WHAT IS NEEDED: Can you arrange every line of the listing below as a numbered list, leaving out blank lines and the pictures?
+---+
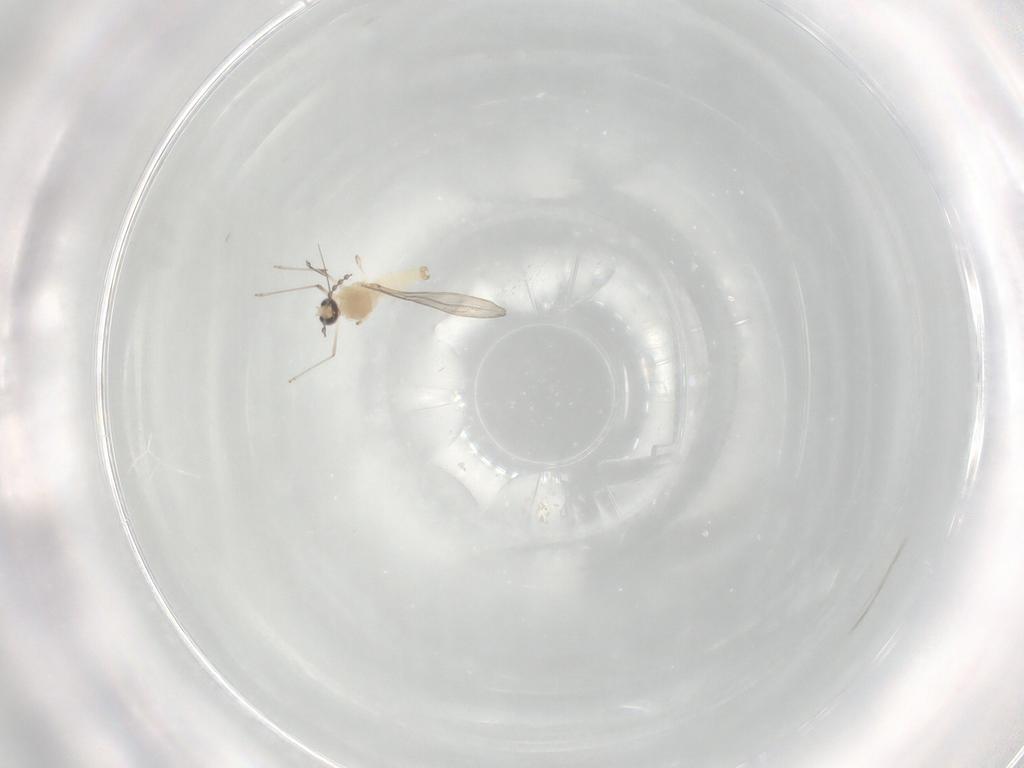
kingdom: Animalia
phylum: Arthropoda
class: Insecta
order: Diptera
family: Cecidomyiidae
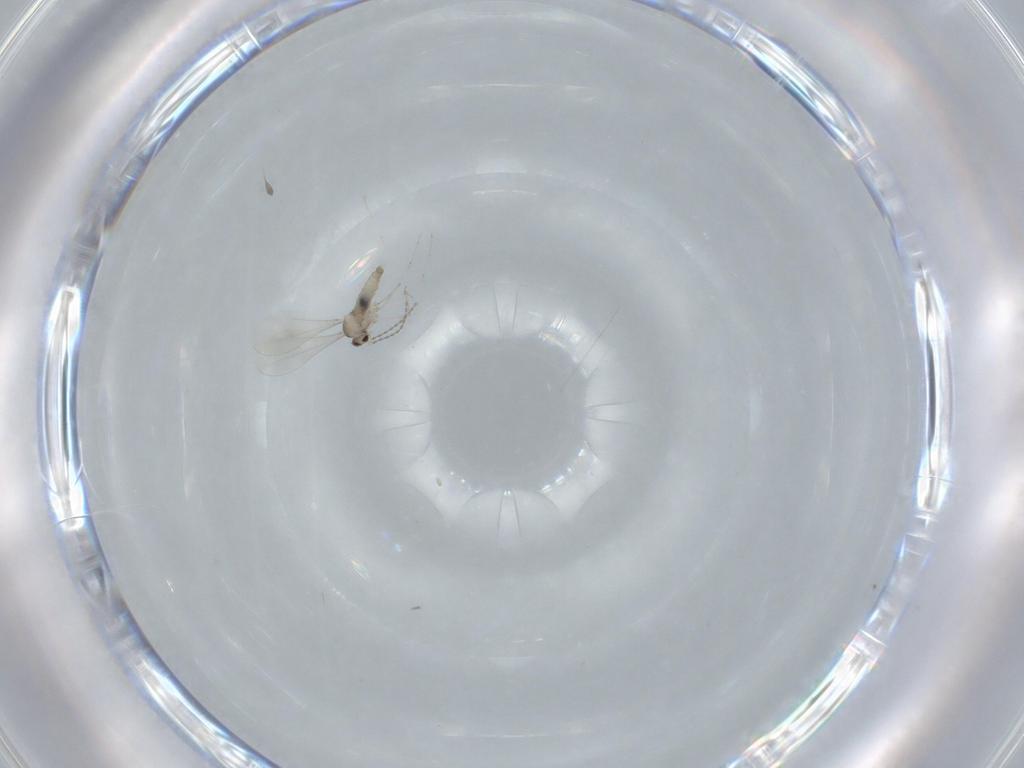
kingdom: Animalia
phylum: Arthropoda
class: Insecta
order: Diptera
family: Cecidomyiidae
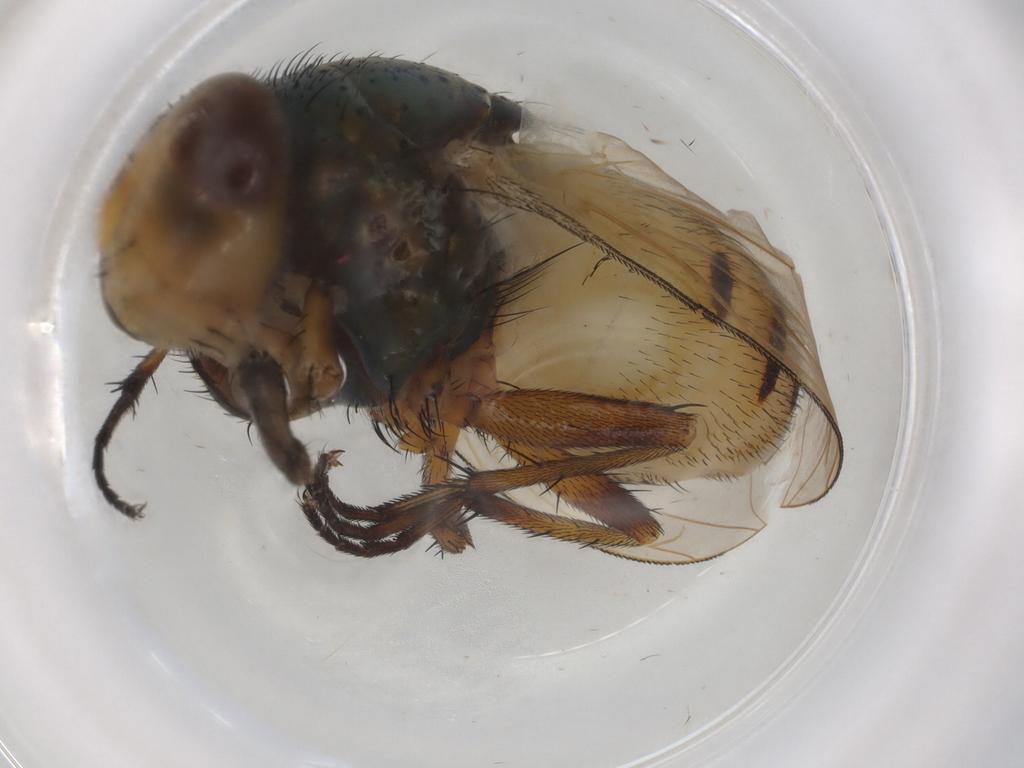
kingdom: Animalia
+---+
OUTPUT FOR THIS TASK:
1. kingdom: Animalia
2. phylum: Arthropoda
3. class: Insecta
4. order: Diptera
5. family: Cecidomyiidae
6. kingdom: Animalia
7. phylum: Arthropoda
8. class: Insecta
9. order: Diptera
10. family: Cecidomyiidae
11. kingdom: Animalia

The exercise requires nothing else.